Python makes no distinction between single characters and strings. One can use single or double quotes.

'c' == "c" # character
'text' == "text"
' " '
" ' "
'\x20' == ' '
u'unicode string'
u'\u05d0' # unicode literal

As shown in the last examples Unicode strings are single or double quoted with a "u" or "U" prepended thereto.

Verbatim (a.k.a. "raw") strings are contained within either single or double quotes, but have an "r" or "R" prepended to indicate that backslash characters should NOT be treated as "escape sequences." This is useful when defining regular expressions as it avoids the need to use sequences like \\\\ (a sequence of four backslashes) in order to get one literal backslash into a regular expression string.

r'\x20' == '\\x20'

The Unicode and raw string modifiers can be combined to prefix a raw Unicode string. This must be done as "ur" or "UR" (not with the letters reversed as it: "ru").

Here-strings are denoted with triple quotes.

''' single triple quote '''
""" double triple quote """

The "u" and "r" prefixes can also be used with triple quoted strings.

Triple quoted strings can contain any mixture of double and single quotes as well as embedded newlines, etc. They are terminated by unescaped triple quotes of the same type that initiated the expression. They are generally used for "doc strings" and other multi-line string expressions --- and are useful for "commenting out" blocks of code.

PowerShell

PowerShell makes no distinction between characters and strings. Single quoted strings do not interpolate variable contents but double quoted strings do. Also, escape sequences are quoted literally as separate characters within single quotes.

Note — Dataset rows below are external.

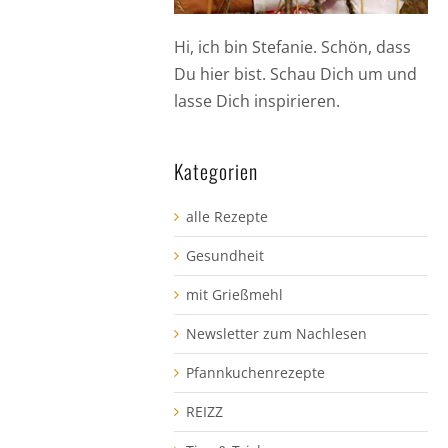
Hi, ich bin Stefanie. Schön, dass
Du hier bist. Schau Dich um und
lasse Dich inspirieren.
Kategorien
alle Rezepte
Gesundheit
mit Grießmehl
Newsletter zum Nachlesen
Pfannkuchenrezepte
REIZZ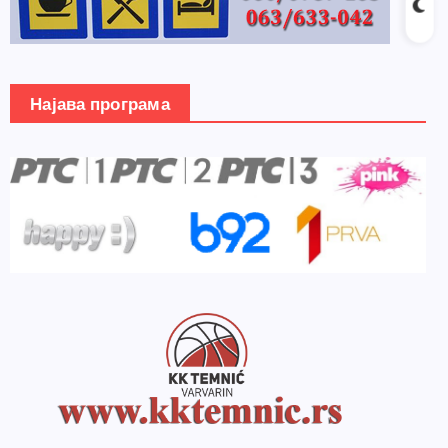
Најава програма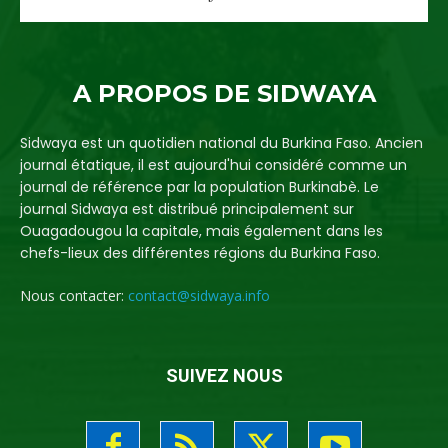
A PROPOS DE SIDWAYA
Sidwaya est un quotidien national du Burkina Faso. Ancien
journal étatique, il est aujourd'hui considéré comme un
journal de référence par la population Burkinabè. Le
journal Sidwaya est distribué principalement sur
Ouagadougou la capitale, mais également dans les
chefs-lieux des différentes régions du Burkina Faso.
Nous contacter:
contact@sidwaya.info
SUIVEZ NOUS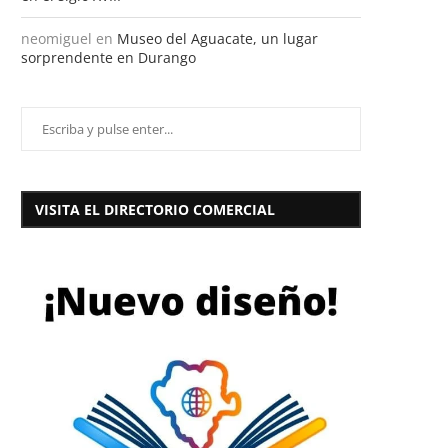
neomiguel
en
Museo del Aguacate, un lugar
sorprendente en Durango
VISITA EL DIRECTORIO COMERCIAL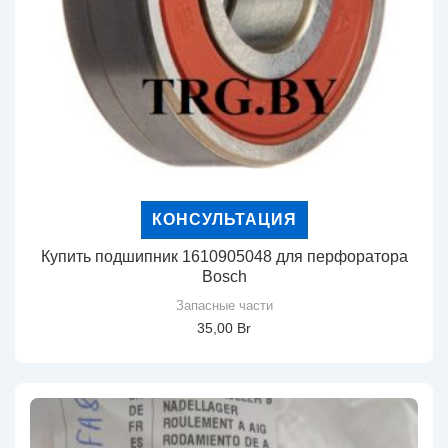
КОНСУЛЬТАЦИЯ
Купить подшипник 1610905048 для перфоратора
Bosch
Запасные части
35,00
Br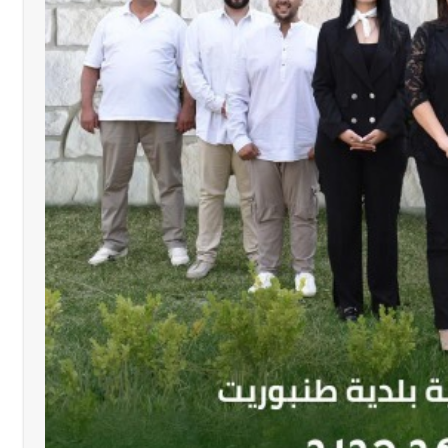
لة لبنان بكرة الطاولة للرجال للعام الرابع على التوالي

PowerShell here-strings begin with @' (or @") followed immediately by a line break and end with a line break followed by '@ (or "@). Escape sequences and variables are interpolated in @" quotes but not in @' quotes.

Seed7

In Seed7, single characters are contained in single quotes.

var char: ch is 'z';

Strings are contained in double quotes.

var string: stri is "hello";

This means that 'z' and "z" are different. The former is a character while the latter is a string. Seed7 strings are not null terminated (they do not end with \0). They can contain any sequence of UNICODE (UCS-32) characters (including a \0). In the source code the UNICODE characters are written with the UTF-8 coding. Empty strings are also allowed. The backslash is used to allow double quotes and control characters in strings. There is also a possibility to break a string into several lines.

var string: example is "this is a string\
                       \ which continues in the next line\n\
                       \and contains a line break";

There is no built-in mechanism for expanding variables within strings.